In my experience there's a roughly 1K memory cost for each thread under NETMF. As for the time required to allocate a thread, if you're contemplating questions like that it's probably time to do a bit of reading on embedded systems best practice. I'm not mocking you, there's quite a bit of hard won lore that can save you heartache and hassle. Case in point, the thread thing. If you want reliability you have to guarantee maximum resource demand. If you're going to say "no more than 5 threads" then you may as well start all five as part of your initialisation process, and allocate all the resources they're going to want. If you can't do that then you can't guarantee the stability of your system under load. A side affect of this is that the time required to start them is irrelevant to the responsiveness of your system, although it does affect boot time slightly.
There is overhead for context switching. I can't give you quantified figures because I've never needed to benchmark it. NETMF is implemented right on the metal; more than likely you can get some insight from the SoC documentation which you can download from ATMEL. Or if you ask on the netduino forums there's a fair chance Chris can tell you off the cuff.

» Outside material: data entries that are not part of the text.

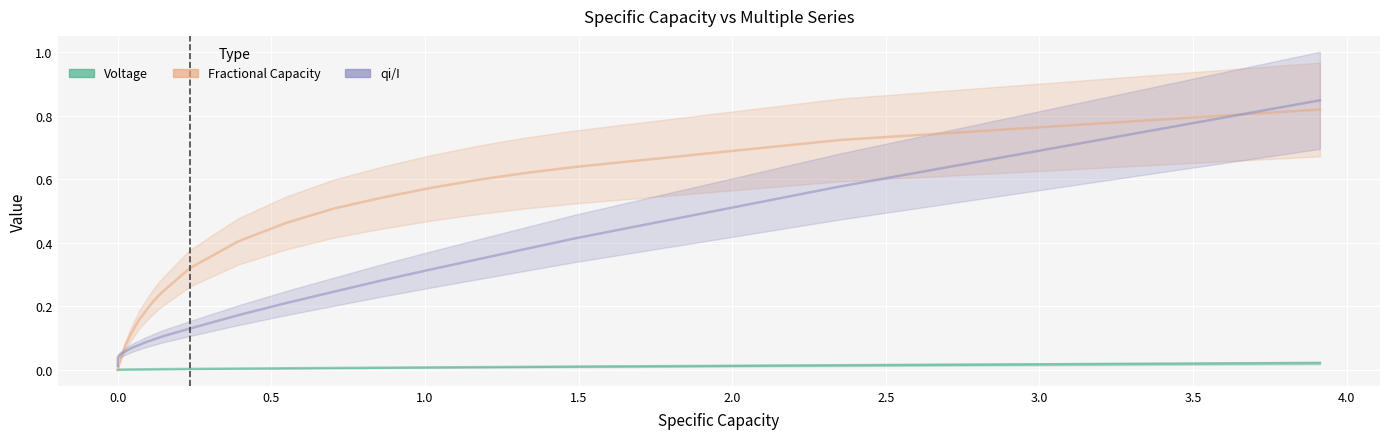

True or false: Fractional Capacity and Voltage intersect in this chart.

False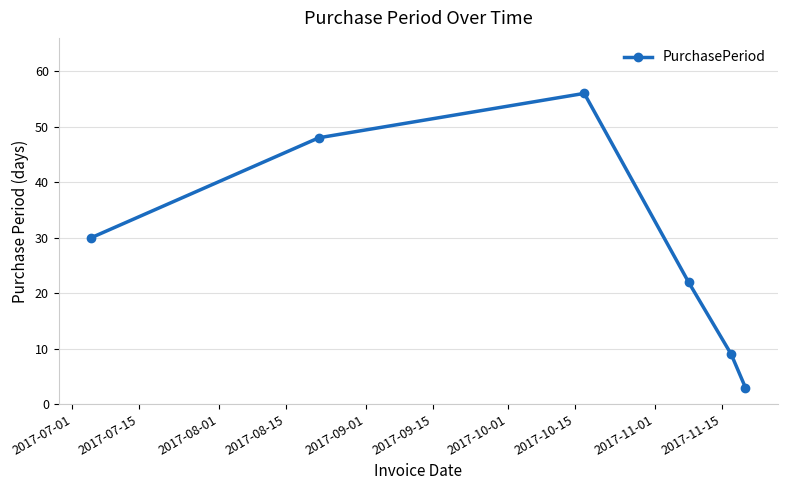

What is the maximum value shown in the chart?

56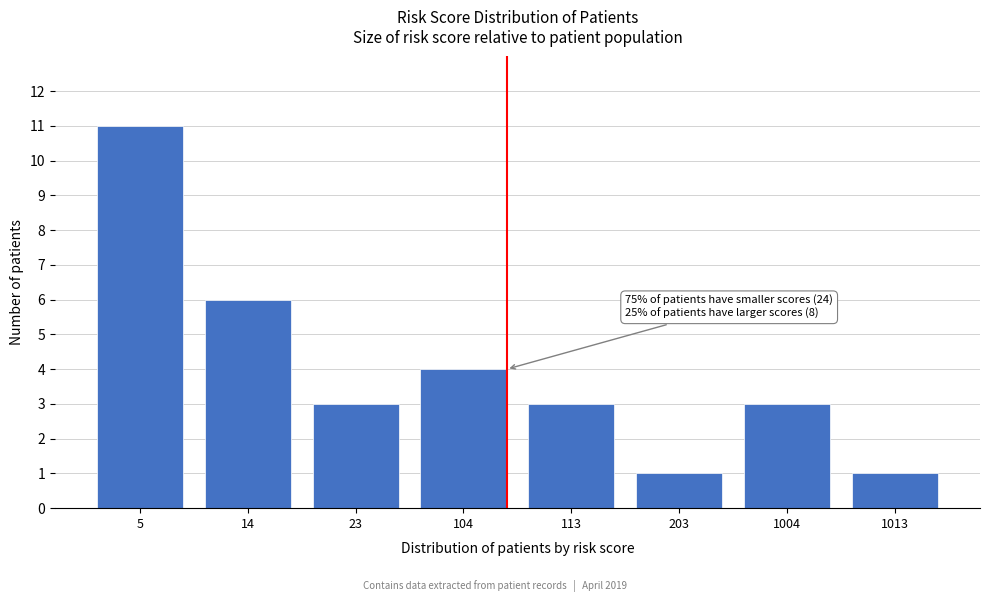

Reading left to right, list all the values displayed in this chart.

11	6	3	4	3	1	3	1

If this is a homework question then take Hans' advice and look at the source code. If you're looking to build something and assessing the platform suitability for an application then it may be of interest that I have never suffered from switching lag when doing timing sensitive things on different threads, but I never use more than three or four threads and one of them services a number of logical processes (all the timing insensitive stuff) in round robin fashion.
Once again, the key to long term stability is to avoid dynamic allocation of anything.
An advantage of explicitly coded round robin is that you have control of sequence for the logical processes.